Applies to:
PDFTextStream

Regarding Unicode text and character sets

Though PDF documents may encode text using any of a number of predefined encodings (and PDFs may actually define and use their own encodings), PDFTextStream normalizes all extracted text to Unicode. Combined with the fact that both Java and .NET strings use the UTF-16 Unicode encoding internally, this means that text extracted from PDF documents using PDFTextStream will always be accurate with regard to "special" characters. For example:

PDFTextStream always aims to preserve all "special" characters. If your application requires normalization of extracted PDF text to a character set more constrained than Unicode BMP character set (e.g. ASCII or Latin-1), then a simple regular expression search-and-replace can be applied. For example, replacing "æ" with "ae".

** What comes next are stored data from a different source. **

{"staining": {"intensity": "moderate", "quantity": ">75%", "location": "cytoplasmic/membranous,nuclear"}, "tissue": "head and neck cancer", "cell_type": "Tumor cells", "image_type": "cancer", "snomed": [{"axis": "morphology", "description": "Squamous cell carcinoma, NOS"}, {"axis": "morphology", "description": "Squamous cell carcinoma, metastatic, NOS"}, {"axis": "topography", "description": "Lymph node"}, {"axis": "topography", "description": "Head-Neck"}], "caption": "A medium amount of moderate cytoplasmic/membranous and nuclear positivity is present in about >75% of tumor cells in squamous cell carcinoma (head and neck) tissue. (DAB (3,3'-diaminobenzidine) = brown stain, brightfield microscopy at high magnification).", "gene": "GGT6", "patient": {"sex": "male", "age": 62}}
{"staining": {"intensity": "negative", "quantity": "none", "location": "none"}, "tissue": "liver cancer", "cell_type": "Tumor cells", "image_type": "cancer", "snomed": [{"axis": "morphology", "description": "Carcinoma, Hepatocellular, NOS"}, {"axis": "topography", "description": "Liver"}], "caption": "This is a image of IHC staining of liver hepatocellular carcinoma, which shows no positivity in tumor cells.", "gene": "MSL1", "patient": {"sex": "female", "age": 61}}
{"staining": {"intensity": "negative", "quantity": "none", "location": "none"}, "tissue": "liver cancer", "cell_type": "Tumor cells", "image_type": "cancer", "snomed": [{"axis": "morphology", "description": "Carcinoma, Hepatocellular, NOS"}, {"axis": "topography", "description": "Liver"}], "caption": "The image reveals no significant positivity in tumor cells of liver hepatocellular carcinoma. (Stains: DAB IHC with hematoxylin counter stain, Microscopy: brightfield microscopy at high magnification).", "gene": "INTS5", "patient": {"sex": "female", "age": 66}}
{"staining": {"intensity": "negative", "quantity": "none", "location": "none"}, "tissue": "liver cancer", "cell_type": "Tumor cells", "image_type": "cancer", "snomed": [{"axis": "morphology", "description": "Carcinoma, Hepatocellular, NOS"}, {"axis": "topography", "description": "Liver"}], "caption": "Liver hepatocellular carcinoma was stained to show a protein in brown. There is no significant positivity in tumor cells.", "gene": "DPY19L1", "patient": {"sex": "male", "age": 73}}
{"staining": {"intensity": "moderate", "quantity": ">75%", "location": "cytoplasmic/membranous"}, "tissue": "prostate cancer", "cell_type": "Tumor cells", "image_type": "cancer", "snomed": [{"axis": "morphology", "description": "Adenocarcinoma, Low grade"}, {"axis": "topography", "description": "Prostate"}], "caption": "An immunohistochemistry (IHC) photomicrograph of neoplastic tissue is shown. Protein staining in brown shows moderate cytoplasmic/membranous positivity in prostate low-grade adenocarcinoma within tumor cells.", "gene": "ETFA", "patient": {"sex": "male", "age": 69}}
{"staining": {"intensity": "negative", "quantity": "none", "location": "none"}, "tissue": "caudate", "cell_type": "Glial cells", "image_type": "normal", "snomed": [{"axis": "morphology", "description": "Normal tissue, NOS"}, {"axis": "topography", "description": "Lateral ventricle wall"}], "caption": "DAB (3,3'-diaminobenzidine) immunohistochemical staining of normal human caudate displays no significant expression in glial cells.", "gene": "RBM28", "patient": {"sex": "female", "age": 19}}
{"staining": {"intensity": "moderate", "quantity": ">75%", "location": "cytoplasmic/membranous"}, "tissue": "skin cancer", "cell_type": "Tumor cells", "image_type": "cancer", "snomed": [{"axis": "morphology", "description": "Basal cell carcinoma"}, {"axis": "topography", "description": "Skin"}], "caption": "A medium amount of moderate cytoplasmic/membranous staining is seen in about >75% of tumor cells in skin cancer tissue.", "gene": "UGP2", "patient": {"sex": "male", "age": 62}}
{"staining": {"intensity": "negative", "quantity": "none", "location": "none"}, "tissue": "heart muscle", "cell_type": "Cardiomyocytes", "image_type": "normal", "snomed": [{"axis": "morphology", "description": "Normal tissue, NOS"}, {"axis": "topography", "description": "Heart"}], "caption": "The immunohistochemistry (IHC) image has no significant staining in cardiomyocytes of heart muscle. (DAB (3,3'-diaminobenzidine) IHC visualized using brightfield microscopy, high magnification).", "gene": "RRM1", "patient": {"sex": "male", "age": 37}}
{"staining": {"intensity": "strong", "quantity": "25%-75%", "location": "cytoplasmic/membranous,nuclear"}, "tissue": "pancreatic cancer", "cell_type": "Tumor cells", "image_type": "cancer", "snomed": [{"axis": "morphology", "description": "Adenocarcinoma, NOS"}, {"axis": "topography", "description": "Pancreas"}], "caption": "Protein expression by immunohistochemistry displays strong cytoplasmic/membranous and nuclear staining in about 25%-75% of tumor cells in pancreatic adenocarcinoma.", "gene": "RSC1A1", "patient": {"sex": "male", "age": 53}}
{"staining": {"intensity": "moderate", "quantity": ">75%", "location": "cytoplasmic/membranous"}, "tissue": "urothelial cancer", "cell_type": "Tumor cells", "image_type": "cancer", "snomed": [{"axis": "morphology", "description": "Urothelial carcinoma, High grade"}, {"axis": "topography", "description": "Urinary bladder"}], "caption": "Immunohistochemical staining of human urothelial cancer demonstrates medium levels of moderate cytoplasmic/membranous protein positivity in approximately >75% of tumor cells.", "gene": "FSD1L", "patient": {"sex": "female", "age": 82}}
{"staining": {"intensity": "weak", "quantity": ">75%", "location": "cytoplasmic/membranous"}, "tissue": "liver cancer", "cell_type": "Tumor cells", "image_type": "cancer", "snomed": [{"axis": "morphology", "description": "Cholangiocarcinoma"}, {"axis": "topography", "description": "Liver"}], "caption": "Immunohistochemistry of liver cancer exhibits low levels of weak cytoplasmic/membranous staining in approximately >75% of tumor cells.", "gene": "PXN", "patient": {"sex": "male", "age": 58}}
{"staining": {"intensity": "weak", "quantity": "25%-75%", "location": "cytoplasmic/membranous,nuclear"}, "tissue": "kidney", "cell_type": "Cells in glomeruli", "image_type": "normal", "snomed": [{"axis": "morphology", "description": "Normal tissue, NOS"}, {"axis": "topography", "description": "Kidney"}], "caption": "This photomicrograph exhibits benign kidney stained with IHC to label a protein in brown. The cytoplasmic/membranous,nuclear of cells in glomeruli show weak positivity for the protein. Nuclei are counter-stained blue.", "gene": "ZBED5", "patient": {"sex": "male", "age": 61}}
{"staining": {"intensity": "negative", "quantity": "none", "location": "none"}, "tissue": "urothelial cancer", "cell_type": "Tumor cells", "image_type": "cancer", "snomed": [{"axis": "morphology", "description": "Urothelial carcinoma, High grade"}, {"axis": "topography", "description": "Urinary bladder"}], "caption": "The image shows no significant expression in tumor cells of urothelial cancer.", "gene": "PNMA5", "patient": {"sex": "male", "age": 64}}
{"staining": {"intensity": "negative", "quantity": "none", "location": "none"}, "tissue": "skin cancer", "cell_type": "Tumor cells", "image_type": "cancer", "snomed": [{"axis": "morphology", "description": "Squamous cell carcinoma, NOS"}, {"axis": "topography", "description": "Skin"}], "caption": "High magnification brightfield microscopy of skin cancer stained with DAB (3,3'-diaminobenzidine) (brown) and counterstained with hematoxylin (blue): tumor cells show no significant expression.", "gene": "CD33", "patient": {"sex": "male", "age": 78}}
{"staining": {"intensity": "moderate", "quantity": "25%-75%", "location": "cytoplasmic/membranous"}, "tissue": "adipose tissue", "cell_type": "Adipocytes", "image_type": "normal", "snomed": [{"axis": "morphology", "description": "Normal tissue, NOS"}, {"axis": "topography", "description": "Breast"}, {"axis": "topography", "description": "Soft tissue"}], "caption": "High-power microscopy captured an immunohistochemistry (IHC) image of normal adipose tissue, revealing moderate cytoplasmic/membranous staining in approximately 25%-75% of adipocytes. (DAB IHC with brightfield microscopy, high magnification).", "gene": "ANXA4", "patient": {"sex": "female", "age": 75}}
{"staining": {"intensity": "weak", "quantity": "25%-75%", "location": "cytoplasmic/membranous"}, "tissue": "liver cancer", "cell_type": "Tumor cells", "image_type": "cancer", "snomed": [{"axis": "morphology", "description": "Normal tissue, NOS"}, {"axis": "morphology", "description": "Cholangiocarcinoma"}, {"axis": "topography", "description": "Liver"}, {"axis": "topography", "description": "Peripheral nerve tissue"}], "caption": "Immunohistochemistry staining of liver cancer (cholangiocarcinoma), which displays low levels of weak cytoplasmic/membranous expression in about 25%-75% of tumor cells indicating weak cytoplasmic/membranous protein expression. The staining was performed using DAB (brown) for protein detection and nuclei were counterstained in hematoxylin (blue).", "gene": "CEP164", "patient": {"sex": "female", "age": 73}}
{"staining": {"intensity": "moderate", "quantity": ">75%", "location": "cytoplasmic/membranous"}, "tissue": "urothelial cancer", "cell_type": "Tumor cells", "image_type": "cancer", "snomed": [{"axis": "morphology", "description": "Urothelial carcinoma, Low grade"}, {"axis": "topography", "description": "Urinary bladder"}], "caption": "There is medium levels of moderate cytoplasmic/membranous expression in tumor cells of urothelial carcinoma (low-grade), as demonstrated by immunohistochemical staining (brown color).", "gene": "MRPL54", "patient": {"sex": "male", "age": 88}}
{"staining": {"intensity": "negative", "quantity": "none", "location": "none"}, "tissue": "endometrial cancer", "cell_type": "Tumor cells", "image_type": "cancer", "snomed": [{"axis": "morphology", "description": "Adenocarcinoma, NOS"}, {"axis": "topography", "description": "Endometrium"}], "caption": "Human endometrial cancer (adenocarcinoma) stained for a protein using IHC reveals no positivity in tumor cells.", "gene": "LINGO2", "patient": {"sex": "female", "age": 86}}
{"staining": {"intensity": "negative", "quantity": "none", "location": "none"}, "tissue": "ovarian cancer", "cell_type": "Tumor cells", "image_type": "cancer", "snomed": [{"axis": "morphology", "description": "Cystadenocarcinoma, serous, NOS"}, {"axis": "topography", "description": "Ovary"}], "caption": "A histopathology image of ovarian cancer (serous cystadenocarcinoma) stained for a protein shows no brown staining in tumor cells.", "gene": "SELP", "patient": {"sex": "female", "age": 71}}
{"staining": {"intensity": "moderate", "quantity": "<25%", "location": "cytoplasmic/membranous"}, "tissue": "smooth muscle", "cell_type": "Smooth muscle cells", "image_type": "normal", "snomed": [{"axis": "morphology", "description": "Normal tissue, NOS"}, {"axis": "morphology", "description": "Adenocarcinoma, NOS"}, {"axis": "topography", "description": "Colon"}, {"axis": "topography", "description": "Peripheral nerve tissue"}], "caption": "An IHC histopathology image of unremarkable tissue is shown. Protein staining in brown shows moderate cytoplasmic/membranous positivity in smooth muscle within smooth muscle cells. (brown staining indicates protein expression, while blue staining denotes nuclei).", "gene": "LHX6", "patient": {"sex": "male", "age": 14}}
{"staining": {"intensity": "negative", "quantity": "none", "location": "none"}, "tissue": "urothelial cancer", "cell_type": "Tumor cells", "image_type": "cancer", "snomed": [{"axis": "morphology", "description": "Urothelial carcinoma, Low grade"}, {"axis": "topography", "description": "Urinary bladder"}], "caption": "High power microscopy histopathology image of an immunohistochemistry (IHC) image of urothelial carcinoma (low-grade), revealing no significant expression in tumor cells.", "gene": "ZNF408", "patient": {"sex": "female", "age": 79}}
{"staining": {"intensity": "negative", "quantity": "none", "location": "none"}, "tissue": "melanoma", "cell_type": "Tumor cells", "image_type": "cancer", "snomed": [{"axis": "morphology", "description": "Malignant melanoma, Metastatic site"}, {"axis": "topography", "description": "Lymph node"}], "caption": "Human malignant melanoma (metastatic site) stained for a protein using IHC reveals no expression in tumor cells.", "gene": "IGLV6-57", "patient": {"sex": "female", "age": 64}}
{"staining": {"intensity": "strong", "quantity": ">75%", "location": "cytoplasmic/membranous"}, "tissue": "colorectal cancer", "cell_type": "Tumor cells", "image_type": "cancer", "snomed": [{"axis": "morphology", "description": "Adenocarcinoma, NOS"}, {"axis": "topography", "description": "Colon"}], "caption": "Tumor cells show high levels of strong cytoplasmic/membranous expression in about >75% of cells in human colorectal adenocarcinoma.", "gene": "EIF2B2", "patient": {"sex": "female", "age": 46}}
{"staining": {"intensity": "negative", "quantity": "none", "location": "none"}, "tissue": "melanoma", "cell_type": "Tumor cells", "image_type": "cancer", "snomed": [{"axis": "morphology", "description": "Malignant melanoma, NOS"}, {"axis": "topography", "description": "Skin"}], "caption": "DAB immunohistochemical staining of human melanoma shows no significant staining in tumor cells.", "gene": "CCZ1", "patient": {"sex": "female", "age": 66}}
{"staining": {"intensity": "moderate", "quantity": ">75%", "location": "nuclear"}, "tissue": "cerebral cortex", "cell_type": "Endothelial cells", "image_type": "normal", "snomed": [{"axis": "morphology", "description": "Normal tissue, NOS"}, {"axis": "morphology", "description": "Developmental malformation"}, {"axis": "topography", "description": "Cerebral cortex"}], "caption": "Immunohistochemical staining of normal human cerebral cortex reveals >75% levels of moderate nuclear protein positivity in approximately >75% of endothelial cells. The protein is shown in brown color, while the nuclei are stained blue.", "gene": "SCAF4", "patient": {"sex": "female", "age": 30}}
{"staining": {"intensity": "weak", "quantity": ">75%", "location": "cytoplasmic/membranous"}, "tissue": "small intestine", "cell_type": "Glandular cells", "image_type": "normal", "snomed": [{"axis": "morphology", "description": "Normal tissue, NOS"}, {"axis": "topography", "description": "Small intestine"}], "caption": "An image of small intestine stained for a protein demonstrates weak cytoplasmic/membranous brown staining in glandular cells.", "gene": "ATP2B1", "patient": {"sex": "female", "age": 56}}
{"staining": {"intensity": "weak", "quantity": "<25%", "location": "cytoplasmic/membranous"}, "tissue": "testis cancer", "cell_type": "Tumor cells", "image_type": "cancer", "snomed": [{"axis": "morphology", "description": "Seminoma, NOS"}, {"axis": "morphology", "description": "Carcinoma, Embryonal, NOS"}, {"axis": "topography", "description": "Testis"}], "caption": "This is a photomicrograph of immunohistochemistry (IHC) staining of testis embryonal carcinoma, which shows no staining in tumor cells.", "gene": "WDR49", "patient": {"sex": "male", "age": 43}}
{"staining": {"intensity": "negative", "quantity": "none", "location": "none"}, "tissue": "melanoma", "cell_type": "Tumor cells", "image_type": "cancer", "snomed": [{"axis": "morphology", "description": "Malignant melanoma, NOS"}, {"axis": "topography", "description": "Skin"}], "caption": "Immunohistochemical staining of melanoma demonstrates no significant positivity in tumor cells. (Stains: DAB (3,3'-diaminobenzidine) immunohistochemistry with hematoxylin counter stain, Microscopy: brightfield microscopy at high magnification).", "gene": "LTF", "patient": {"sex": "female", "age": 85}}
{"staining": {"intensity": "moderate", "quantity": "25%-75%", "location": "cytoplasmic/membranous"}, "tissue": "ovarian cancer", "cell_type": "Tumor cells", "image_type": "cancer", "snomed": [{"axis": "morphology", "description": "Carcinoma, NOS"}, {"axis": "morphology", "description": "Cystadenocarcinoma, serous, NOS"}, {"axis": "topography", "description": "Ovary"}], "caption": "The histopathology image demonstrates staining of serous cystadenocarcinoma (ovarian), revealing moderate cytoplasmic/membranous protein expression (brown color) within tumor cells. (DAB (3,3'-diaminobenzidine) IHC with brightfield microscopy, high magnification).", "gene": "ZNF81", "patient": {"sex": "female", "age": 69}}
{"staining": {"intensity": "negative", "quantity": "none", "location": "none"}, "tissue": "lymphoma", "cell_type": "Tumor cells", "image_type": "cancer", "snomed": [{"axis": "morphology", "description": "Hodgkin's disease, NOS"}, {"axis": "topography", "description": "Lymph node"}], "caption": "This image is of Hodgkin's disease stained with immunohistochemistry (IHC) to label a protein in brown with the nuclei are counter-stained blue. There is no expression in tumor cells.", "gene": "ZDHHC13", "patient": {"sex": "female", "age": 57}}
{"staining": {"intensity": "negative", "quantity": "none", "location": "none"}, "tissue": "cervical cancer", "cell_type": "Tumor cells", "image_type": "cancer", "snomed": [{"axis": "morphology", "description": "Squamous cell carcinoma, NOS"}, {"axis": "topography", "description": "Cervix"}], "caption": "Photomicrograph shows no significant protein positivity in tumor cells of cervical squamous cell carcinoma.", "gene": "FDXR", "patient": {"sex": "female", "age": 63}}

Note that all of Unicode is supported, including double-byte character sets, such as those used in conjunction with Chinese, Japanese, and Korean (CJK). Both horizontal and vertical writing modes are recognized and translated into appropriate text extracts.

PDFTextStream usage is unchanged regardless of the type of text being extracted – all character encoding issues are handled automatically.

Controlling CJK Capabilities

PDFTextStream actively caches the resources it uses when extracting CJK text – this significant improves performance. However, caching does lead to increased memory consumption. To prevent this, you can turn off PDFTextStream’s CJK text extraction capabilities by setting the pdfts.cjk.enable system property before using PDFTextStream.

Bidirectional Text

PDFTextStream does not yet support the extraction of text that uses right-to-left or bidirectional writing modes or alphabets, such as Arabic and Hebrew. Support for the extraction of such text is planned for a future PDFTextStream release.